Jogging became fun for me when I stopped timing my runs. Without the pressure of needing to “set a personal record,” or even run a decent time, I could just enjoy myself, and relish the beauty of Cheesequake State Park, a lovely park in central New Jersey from which we lived about a mile away, and where I jogged approximately five days a week.
New Jersey has four distinct seasons, and I ran year-round – in the sticky, oppressive heat of summer, and the biting cold of winter, totally loving the cyclic changes exhibited by the park: its leaves, its flowers, its birds, its bugs, and its peepers. I’d sometimes go there in heavy rain, and even jog in deep snow.

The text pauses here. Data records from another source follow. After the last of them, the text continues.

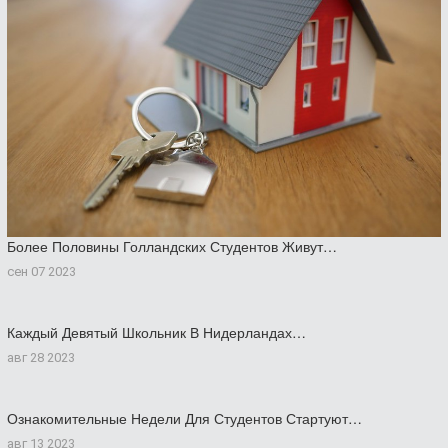
Более Половины Голландских Студентов Живут…
сен 07 2023
Каждый Девятый Школьник В Нидерландах…
авг 28 2023
Ознакомительные Недели Для Студентов Стартуют…
авг 13 2023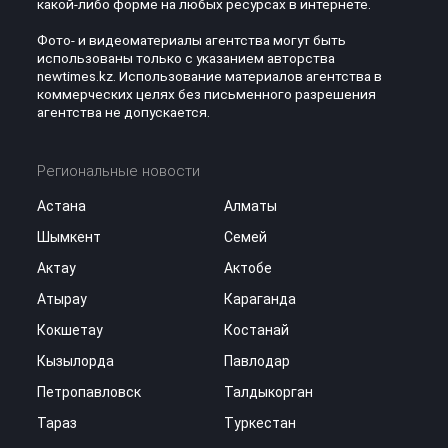
какой-либо форме на любых ресурсах в интернете.
Фото- и видеоматериалы агентства могут быть
использованы только с указанием авторства
newtimes.kz. Использование материалов агентства в
коммерческих целях без письменного разрешения
агентства не допускается.
Региональные новости
Астана
Алматы
Шымкент
Семей
Актау
Актобе
Атырау
Караганда
Кокшетау
Костанай
Кызылорда
Павлодар
Петропавловск
Талдыкорган
Тараз
Туркестан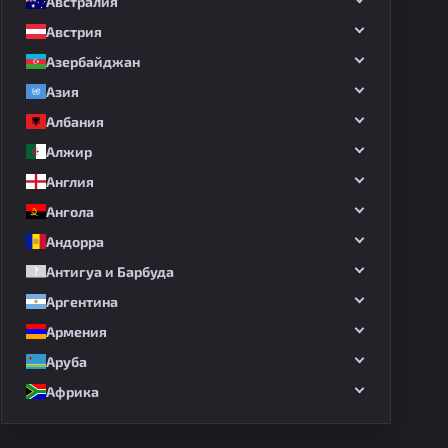
Австралия
Австрия
Азербайджан
Азия
Албания
Алжир
Англия
Ангола
Андорра
Антигуа и Барбуда
Аргентина
Армения
Аруба
Африка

It wasn’t that I was fanatical; if I didn’t feel like going, I wouldn’t go. I just liked it. And this, I think, is one of the biggest factors in staying healthy: finding beneficial practices that are fun, practices you can stay with for years simply because you like them.
I usually jogged at 8 – 9 in the morning, and would have the park pretty much to myself. It was uncommon to see another jogger. But springtime in New Jersey is fabulous, and on the first, perfect, 75-degree spring day, when the air was fragrant and thick, and the birds were warbling, and the forsythia were pure yellow, a virtual throng of joggers would appear. The exquisite beauty of nature would summon them, and they would heed the call, clearly determined to “get in shape.” They’d be around, in varying numbers, for a few weeks. But as the heat of June approached, their ranks would dwindle, and by July at the latest, I’d be alone again.
What were they thinking??? What is this impulse in human beings to accomplish something, that so easily fizzles out?